My dad was a hard worker, and it’s his drive and determination that inspires me to return year after year.
Watching my friends and father fight cancer was difficult. As a loved one, you can feel helpless, like there’s nothing you can do that makes a difference.
But the MACA Cancer 200 gives me the chance to do something. Every year, I become part of something much bigger than myself. Something that both challenges me physically, and inspires thousands to raise vital funds towards the next cancer breakthrough.
And while I’m not sure what the next cancer breakthrough will be, I just hope for as many breakthroughs as possible. Because any discovery will help save lives in the future, and to me, that’s the ultimate goal.
This year I am proud to say is my eleventh year! And just like my father, I’m driven to make my impact.
The ride is important to me as I feel as though I am doing something to help.
I felt helpless watching Mum pass away before my eyes.
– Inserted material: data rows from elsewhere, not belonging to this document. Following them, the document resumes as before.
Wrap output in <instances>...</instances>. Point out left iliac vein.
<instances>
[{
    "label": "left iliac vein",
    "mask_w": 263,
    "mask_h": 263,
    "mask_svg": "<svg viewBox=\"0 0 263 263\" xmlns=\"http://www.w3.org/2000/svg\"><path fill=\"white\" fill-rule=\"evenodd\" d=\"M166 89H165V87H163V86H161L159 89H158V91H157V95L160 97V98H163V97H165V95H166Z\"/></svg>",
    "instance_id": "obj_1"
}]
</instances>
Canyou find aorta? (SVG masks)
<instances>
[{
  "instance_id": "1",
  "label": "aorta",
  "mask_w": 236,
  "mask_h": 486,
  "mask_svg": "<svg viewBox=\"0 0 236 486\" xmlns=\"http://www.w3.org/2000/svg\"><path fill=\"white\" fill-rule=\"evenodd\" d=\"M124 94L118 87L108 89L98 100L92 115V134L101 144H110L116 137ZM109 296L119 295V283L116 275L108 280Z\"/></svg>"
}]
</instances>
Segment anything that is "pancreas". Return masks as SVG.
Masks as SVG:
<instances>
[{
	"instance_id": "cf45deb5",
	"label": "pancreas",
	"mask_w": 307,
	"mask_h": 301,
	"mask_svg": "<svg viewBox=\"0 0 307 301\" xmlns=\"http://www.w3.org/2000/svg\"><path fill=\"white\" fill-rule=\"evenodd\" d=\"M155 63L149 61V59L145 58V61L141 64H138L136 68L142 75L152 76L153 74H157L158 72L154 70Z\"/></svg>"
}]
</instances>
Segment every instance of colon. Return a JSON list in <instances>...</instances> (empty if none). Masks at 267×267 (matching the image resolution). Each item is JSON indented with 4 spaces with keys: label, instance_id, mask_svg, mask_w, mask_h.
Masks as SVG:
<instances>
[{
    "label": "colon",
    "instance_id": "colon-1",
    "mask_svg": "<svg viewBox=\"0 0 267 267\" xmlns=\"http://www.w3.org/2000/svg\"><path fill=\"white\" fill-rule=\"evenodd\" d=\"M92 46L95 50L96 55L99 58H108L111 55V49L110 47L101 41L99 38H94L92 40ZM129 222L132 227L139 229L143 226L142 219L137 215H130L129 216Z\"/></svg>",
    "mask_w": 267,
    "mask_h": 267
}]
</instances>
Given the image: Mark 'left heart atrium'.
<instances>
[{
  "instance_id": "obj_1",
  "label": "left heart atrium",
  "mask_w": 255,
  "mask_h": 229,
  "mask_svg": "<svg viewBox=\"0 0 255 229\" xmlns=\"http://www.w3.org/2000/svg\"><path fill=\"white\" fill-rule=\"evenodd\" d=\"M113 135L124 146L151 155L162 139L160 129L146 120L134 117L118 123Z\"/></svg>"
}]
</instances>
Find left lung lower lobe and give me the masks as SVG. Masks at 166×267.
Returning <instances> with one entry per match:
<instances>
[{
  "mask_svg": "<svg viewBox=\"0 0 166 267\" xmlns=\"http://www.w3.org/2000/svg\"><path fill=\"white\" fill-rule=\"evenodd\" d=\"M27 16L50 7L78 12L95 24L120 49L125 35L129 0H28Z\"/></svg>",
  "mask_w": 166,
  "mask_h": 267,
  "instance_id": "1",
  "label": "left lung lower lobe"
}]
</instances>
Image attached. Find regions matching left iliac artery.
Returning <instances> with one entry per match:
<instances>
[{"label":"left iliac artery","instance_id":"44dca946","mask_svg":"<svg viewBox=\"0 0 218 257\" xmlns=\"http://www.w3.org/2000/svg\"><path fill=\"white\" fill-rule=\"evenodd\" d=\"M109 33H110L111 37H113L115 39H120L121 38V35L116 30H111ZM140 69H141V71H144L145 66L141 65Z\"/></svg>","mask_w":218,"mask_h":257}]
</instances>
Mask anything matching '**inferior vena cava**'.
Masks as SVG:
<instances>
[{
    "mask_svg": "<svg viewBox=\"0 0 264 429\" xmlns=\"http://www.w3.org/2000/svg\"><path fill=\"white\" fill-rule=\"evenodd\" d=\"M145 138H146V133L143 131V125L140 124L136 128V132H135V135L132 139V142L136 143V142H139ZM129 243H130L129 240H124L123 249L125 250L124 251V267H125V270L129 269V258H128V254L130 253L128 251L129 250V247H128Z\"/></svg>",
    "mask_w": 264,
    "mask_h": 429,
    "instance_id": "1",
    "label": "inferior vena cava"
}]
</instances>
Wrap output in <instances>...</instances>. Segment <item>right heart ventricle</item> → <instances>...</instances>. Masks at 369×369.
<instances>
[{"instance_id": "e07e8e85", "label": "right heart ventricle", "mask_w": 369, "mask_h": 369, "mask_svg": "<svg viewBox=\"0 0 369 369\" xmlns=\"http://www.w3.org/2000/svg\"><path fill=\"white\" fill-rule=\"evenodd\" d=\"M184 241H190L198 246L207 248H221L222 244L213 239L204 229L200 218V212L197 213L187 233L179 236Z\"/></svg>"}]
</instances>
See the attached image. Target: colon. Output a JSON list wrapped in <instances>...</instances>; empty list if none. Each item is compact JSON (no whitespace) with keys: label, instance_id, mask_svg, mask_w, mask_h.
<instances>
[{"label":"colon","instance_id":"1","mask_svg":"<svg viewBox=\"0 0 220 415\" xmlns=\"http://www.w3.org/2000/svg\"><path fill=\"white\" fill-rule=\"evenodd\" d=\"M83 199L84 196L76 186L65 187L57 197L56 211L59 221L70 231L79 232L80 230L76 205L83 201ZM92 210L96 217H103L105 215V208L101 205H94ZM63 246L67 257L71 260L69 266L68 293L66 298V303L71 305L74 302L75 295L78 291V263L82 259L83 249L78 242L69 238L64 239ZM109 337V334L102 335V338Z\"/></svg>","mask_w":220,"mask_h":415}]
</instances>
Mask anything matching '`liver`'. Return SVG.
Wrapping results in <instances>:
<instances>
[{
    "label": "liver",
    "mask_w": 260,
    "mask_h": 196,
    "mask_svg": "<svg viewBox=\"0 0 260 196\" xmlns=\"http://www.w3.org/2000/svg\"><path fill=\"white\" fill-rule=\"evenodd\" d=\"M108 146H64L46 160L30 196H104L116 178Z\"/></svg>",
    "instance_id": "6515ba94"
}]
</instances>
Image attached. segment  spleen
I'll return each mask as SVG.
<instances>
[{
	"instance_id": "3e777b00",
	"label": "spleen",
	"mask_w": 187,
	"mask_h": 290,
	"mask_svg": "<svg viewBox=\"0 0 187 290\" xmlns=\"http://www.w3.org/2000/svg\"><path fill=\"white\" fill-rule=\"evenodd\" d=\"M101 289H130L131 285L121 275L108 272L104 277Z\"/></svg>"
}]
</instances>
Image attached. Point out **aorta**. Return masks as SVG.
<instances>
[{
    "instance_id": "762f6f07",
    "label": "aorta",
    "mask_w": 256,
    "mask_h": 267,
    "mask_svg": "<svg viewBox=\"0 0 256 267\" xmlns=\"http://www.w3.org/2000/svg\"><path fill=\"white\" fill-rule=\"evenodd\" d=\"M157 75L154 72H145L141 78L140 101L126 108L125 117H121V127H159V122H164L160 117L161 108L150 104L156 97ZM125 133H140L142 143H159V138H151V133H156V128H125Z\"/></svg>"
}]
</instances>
I tried to offer support to her wherever I could, visiting her in hospital every day to hold her hand, bring her food, telling her about my day – it was all I could do. Not being able to do anything tore me apart.
After three years of treatment and suffering, Mum passed away in 2010. It took a great toll on me personally – she was my Mum, what more can I say?
Over a year passes, and I see a TV ad for the first Ride on Channel 10 – the date of the event was the second anniversary of Mum’s death.
The 2012 Ride was the first of many for me. It’s such a fun, well organised event that creates a real community. I’ve always ridden as part of a team, whether it’s 2 or 12 members, and the best thing for me is sharing stories and common goals.
The Sons of Janarchy are back again for 2022, and I’m looking forward to celebrating ride number 11!